● Information provided:
....................

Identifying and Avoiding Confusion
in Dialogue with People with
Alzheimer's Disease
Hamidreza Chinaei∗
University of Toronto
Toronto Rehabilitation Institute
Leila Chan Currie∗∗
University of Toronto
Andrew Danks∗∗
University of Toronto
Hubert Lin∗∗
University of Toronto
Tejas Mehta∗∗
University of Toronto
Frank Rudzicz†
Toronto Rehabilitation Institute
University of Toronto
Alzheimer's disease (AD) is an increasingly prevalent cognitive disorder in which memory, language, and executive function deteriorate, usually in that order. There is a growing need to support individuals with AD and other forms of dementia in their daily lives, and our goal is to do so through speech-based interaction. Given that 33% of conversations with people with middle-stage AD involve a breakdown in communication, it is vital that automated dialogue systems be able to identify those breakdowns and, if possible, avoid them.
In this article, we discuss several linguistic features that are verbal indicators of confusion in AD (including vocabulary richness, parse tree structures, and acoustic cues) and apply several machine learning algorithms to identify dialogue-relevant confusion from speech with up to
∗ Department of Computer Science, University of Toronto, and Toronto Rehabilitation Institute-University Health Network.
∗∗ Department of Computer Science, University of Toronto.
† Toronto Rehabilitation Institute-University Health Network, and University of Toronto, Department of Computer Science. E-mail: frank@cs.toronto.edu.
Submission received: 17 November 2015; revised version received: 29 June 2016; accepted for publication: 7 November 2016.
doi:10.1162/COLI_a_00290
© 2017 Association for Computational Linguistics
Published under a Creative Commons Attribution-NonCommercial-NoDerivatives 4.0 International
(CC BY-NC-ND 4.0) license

....................

● Activity:
Nothing in the records above may be left out when you repeat them exactly.

● Task answer:
Identifying and Avoiding Confusion
in Dialogue with People with
Alzheimer's Disease
Hamidreza Chinaei∗
University of Toronto
Toronto Rehabilitation Institute
Leila Chan Currie∗∗
University of Toronto
Andrew Danks∗∗
University of Toronto
Hubert Lin∗∗
University of Toronto
Tejas Mehta∗∗
University of Toronto
Frank Rudzicz†
Toronto Rehabilitation Institute
University of Toronto
Alzheimer's disease (AD) is an increasingly prevalent cognitive disorder in which memory, language, and executive function deteriorate, usually in that order. There is a growing need to support individuals with AD and other forms of dementia in their daily lives, and our goal is to do so through speech-based interaction. Given that 33% of conversations with people with middle-stage AD involve a breakdown in communication, it is vital that automated dialogue systems be able to identify those breakdowns and, if possible, avoid them.
In this article, we discuss several linguistic features that are verbal indicators of confusion in AD (including vocabulary richness, parse tree structures, and acoustic cues) and apply several machine learning algorithms to identify dialogue-relevant confusion from speech with up to
∗ Department of Computer Science, University of Toronto, and Toronto Rehabilitation Institute-University Health Network.
∗∗ Department of Computer Science, University of Toronto.
† Toronto Rehabilitation Institute-University Health Network, and University of Toronto, Department of Computer Science. E-mail: frank@cs.toronto.edu.
Submission received: 17 November 2015; revised version received: 29 June 2016; accepted for publication: 7 November 2016.
doi:10.1162/COLI_a_00290
© 2017 Association for Computational Linguistics
Published under a Creative Commons Attribution-NonCommercial-NoDerivatives 4.0 International
(CC BY-NC-ND 4.0) license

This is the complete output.